Monday, September 24, 2012

Time Marks

By the Julian calendar, I was born near the end of the calendar year. If my culture were to maintain the arbitrary designation of holidays and keep Christmas Day at the end of the year, I likely would've been one of those unfortunate kids whose extended family gave him one present and attached the condolence, "This is for both your birthday and for Christmas." It's funny how people's consolidation of gift events, to say nothing of their penny-pinching, proves how meaningless our special days are. If it's that much of a hassle to observe two instead of one, why do it at all?

I would have been born in 1980 instead of 1981 (I think, although I'm not going to get into the variance of assigning a number to our years). When I was a kid, I always imagined my friends born in 1980 as perpetually larger than me, more mature. Cooler, even. I felt like I'd just missed some inexplicable opportunity to have belonged to an elite class of human beings. 1981 felt like a tag-along. Someone picked for a team after all the better players had been selected.

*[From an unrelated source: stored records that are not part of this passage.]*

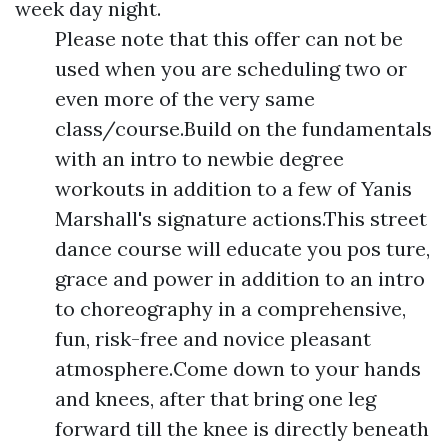
week day night.
Please note that this offer can not be
used when you are scheduling two or
even more of the very same
class/course.Build on the fundamentals
with an intro to newbie degree
workouts in addition to a few of Yanis
Marshall's signature actions.This street
dance course will educate you pos ture,
grace and power in addition to an intro
to choreography in a comprehensive,
fun, risk-free and novice pleasant
atmosphere.Come down to your hands
and knees, after that bring one leg
forward till the knee is directly beneath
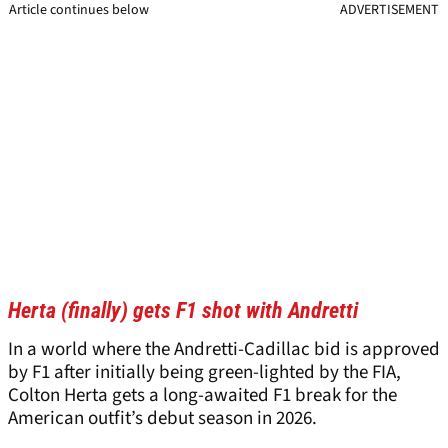
Article continues below
ADVERTISEMENT
Herta (finally) gets F1 shot with Andretti
In a world where the Andretti-Cadillac bid is approved
by F1 after initially being green-lighted by the FIA,
Colton Herta gets a long-awaited F1 break for the
American outfit’s debut season in 2026.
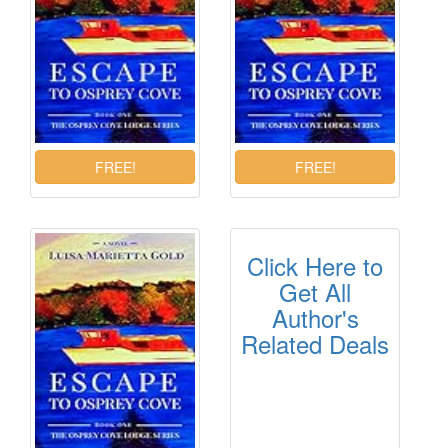
Click Here to
Get All
Author's
Related Deals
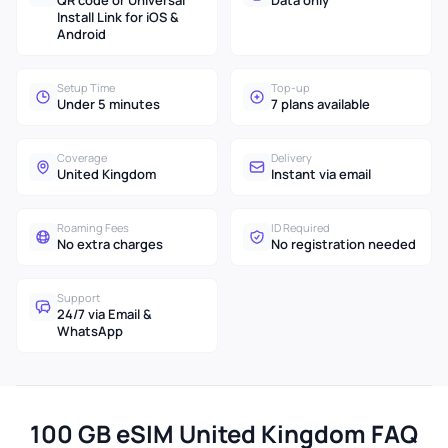
QR code or Universal
Data only
Install Link for iOS &
Android
Setup Time
Top-up
Under 5 minutes
7 plans available
Coverage
Delivery
United Kingdom
Instant via email
Roaming Fees
ID Required
No extra charges
No registration needed
Support
24/7 via Email &
WhatsApp
100 GB eSIM United Kingdom FAQ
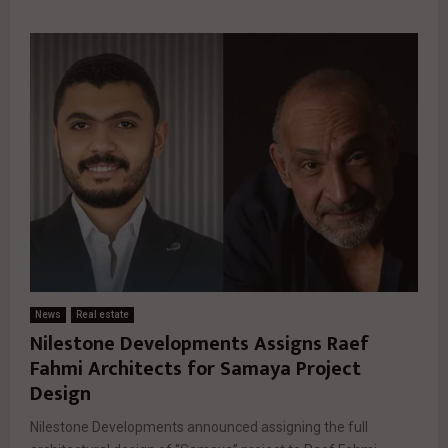
News
Real estate
Nilestone Developments Assigns Raef
Fahmi Architects for Samaya Project
Design
Nilestone Developments announced assigning the full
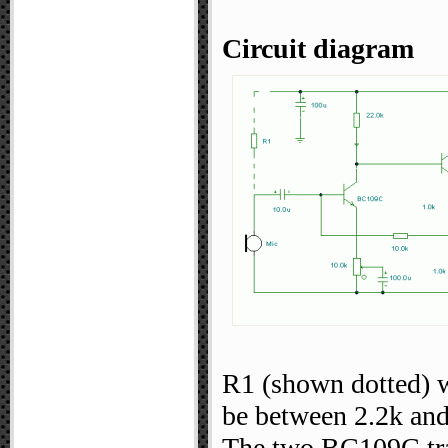
Circuit diagram
R1 (shown dotted) w
be between 2.2k an
The two BC109C tran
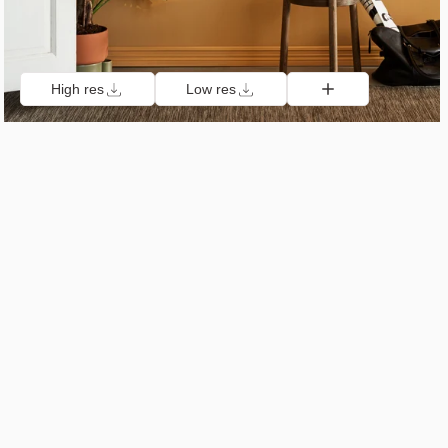
High res
Low res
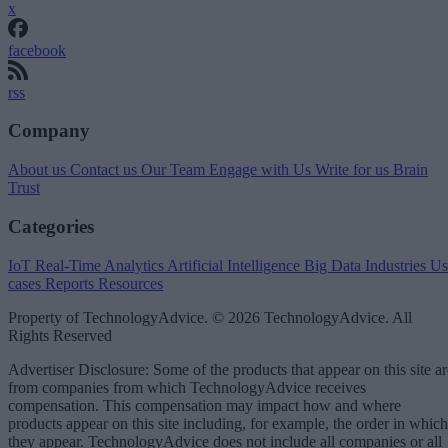
x
facebook
rss
Company
About us
Contact us
Our Team
Engage with Us
Write for us
Brain
Trust
Categories
IoT
Real-Time Analytics
Artificial Intelligence
Big Data
Industries
Us
cases
Reports
Resources
Property of TechnologyAdvice. © 2026 TechnologyAdvice. All
Rights Reserved
Advertiser Disclosure: Some of the products that appear on this site ar
from companies from which TechnologyAdvice receives
compensation. This compensation may impact how and where
products appear on this site including, for example, the order in which
they appear. TechnologyAdvice does not include all companies or all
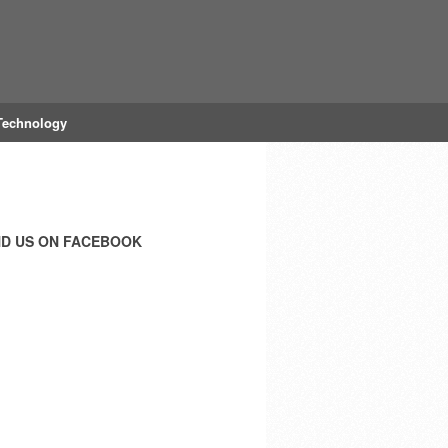
Technology
ND US ON FACEBOOK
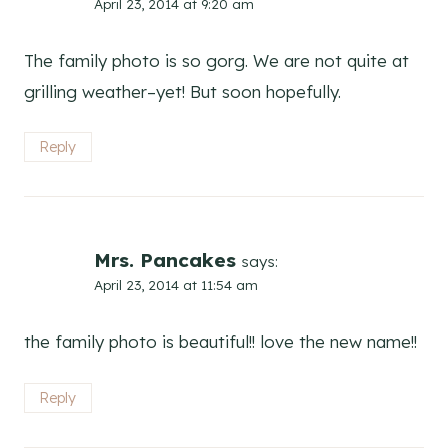
April 23, 2014 at 9:20 am
The family photo is so gorg. We are not quite at
grilling weather–yet! But soon hopefully.
Reply
Mrs. Pancakes
says:
April 23, 2014 at 11:54 am
the family photo is beautiful!! love the new name!!
Reply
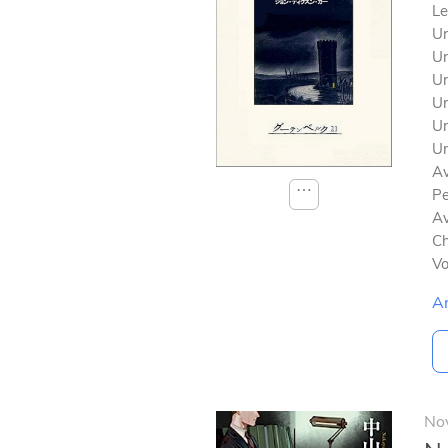
Le
Un
Un
Un
Un
Un
Un
Av
⋯
Pe
Av
Ch
V
A
No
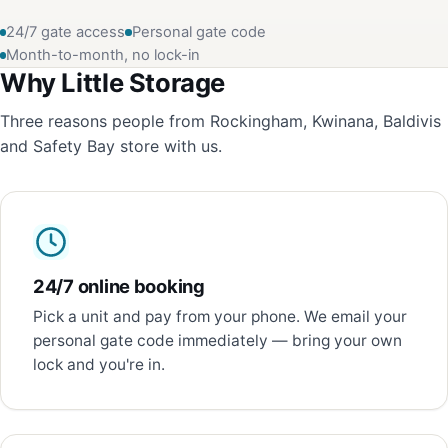
24/7 gate access
Personal gate code
Month-to-month, no lock-in
Why Little Storage
Three reasons people from Rockingham, Kwinana, Baldivis
and Safety Bay store with us.
24/7 online booking
Pick a unit and pay from your phone. We email your
personal gate code immediately — bring your own
lock and you're in.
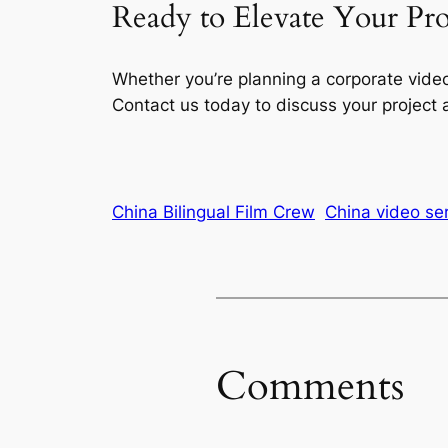
Ready to Elevate Your Pr
Whether you’re planning a corporate vide
Contact us today to discuss your project
China Bilingual Film Crew
China video se
Comments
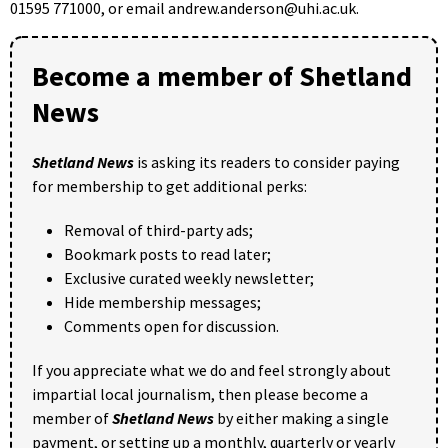
01595 771000, or email andrew.anderson@uhi.ac.uk.
Become a member of Shetland
News
Shetland News
is asking its readers to consider paying
for membership to get additional perks:
Removal of third-party ads;
Bookmark posts to read later;
Exclusive curated weekly newsletter;
Hide membership messages;
Comments open for discussion.
If you appreciate what we do and feel strongly about
impartial local journalism, then please become a
member of
Shetland News
by either making a single
payment, or setting up a monthly, quarterly or yearly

The passenger instead of the driver. The appendix dangling from the large intestine. It's foolish now, but back then I was never the first to arrive anywhere; the 1980 kids had already gotten there before me and I felt cheated of my chance for discovery.

This self-applied hierarchy didn't apply to my friends born in 1979, although I did carry with me a quiet judgment on the immaturity of those friends born in 1982; or, rather, I maintained I was forever ahead of them in the maturity race.

In the end, it wouldn't have mattered. I'd still be the same age as I am now. The marks of months and important dates are the calandrical equivalent of those puzzle boards where you must slide around one tile at a time in order to assemble the complete picture. Finished or unsolved, there's always one empty slot leftover. Room for revision. Or, an option for the bold who feel like Picasso-ing the intended picture. People seem to need the complete expected image, though. I did. I tethered the quality of my existence to it. I don't anymore, but that's because my chronological abscess has deepened. I'm fool enough now to commit to the Proustian idleness of wondering where all the years have gone and alternately ignoring or dreading the years ahead.

None of this thought-wandering ultimately matters. I actually suspect it's a mechanism of my depression, an Ouroboros exercise that provides the sensation of moving without ever getting anywhere. Whether the world would be a remarkably changed place had we used one calendar over another, had I been born in 1980 instead of 1981, it's an amusing meditation for my morning but it doesn't matter. Just as the uncles and aunts who cheap out and combine two nearby calendar events so as to only buy one gift, all the meaning ascribed to time is what we have created or not created.

That said, I do really look forward to my mom baking my favorite cake for my birthday every year.